Biometric surveillance opposition erupting globally like summer temperatures
Diffuse and sporadic efforts globally to stop governments from using biometric systems to indiscriminately identify people in public are becoming focused and more aligned in aims.
Just since July 1, people wanting to halt public funds being used for facial recognition and similar systems have launched campaigns in the United States, the European Union and India.
Opposition to biometrics and behavior-identification software and hardware is not new in the three nations, and citizens of many other nations are growing uneasy with digital surveillance, with varying degrees of opposition. But, as the developments this month alone indicate, the public privacy movement appears to be gaining cohesion.
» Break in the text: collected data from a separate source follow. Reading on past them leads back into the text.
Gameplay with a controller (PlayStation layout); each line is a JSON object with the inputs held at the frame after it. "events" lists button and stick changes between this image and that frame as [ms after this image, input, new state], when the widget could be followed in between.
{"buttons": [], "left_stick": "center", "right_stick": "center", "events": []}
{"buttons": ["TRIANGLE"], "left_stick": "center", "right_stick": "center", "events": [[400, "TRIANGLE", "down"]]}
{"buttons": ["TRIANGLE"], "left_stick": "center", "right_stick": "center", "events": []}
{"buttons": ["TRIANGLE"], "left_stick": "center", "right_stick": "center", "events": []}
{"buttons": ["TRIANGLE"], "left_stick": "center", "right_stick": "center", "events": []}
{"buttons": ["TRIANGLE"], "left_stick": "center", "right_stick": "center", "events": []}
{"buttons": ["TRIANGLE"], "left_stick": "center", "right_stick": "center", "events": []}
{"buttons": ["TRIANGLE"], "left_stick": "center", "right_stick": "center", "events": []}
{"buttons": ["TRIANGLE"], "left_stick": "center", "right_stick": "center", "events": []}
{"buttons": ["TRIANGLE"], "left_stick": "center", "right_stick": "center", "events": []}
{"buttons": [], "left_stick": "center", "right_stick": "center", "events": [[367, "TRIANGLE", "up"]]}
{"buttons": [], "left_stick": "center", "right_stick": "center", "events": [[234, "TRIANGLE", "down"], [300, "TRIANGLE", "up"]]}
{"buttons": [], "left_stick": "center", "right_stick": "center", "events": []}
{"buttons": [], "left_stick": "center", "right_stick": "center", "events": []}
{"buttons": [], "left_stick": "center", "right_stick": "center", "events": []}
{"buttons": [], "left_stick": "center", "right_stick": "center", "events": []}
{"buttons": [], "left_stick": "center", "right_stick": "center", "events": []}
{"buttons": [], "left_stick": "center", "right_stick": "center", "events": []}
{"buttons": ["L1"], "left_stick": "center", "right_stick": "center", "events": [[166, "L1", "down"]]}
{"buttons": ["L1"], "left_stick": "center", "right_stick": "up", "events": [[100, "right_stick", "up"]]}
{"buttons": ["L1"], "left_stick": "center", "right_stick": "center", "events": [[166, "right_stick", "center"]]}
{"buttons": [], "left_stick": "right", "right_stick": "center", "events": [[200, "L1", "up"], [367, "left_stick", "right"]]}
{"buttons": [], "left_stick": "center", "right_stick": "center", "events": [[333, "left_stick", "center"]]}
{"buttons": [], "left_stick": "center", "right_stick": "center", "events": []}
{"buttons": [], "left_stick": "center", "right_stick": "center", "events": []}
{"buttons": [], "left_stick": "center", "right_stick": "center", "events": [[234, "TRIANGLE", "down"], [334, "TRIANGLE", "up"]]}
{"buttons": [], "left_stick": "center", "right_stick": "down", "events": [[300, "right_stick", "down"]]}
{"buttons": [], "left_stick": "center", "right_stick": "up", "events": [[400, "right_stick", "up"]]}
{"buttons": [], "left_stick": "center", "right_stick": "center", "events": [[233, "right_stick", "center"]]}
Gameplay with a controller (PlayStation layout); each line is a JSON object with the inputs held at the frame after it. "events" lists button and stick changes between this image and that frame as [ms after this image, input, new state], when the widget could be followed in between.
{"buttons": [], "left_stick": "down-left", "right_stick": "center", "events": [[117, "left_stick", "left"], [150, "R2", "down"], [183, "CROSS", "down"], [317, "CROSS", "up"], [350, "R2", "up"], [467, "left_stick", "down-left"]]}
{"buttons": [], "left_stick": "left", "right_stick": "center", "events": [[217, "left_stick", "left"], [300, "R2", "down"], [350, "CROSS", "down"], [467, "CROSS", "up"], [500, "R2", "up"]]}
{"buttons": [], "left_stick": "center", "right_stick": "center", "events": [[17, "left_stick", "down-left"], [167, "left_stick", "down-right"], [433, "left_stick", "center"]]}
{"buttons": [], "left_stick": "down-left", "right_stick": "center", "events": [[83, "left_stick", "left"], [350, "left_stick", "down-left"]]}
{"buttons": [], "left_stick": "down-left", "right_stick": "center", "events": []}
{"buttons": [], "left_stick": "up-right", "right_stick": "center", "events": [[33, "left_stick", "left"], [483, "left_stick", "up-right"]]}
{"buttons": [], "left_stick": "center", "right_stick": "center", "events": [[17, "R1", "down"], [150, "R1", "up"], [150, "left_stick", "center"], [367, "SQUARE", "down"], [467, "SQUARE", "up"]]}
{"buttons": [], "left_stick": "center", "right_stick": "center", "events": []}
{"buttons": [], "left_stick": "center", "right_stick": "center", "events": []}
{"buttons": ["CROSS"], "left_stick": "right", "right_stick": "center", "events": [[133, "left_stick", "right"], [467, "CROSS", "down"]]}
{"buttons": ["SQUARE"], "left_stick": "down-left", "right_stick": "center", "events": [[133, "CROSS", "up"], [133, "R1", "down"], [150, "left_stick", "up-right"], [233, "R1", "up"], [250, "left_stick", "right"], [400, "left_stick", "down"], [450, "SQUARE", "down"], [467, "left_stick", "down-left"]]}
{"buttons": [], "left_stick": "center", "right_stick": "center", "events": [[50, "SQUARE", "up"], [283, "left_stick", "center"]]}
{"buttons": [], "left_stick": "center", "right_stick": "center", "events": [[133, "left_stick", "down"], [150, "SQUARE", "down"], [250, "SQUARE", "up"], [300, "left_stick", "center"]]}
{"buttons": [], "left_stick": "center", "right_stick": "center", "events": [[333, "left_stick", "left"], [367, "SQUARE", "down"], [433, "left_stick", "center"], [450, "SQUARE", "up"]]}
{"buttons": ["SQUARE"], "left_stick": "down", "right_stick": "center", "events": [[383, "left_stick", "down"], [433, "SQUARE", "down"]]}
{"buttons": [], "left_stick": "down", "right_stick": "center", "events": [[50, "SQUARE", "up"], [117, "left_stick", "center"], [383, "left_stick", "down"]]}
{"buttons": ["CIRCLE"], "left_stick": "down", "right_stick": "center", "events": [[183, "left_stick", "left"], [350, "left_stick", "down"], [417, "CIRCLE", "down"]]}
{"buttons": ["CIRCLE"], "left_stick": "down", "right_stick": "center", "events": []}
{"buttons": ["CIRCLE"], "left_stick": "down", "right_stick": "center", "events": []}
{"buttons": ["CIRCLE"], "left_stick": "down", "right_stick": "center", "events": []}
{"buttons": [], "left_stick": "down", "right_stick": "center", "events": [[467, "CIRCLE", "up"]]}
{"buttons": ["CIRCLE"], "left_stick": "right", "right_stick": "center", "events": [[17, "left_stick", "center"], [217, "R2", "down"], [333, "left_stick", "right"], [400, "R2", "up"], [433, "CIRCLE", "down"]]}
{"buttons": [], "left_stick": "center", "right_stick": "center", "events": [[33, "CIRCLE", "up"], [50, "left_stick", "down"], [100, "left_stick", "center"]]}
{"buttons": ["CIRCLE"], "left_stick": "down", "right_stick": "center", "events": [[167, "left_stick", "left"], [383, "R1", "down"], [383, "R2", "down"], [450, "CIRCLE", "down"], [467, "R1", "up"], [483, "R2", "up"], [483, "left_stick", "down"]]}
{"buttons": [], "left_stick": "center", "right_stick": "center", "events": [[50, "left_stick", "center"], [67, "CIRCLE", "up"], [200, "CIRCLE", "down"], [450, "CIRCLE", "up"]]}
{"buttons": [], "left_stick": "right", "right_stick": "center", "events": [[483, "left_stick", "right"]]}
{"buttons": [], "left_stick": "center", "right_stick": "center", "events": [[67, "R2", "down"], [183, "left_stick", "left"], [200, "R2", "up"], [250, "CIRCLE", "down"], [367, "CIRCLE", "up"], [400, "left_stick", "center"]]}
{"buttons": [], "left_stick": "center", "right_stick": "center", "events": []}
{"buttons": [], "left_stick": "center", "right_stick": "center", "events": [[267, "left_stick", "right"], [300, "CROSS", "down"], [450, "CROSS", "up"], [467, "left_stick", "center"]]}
In the United States, dozens of civil rights, social justice, religious, investment and other organizations published a letter to the Republican and Democratic leaders of the Senate and House of Representatives urging action “to prevent the continued use and investment in facial recognition technology.”
The group is demanding the passage of legislation, including the Facial Recognition and Biometric Technology Moratorium Act, that will at a minimum temporarily stop the federal funding and deployment of systems until public debate can catch up to the technology.
Perhaps the most stinging point made in the letter is that “this technology has been deployed largely in secret, undermining principles of democratic governance.”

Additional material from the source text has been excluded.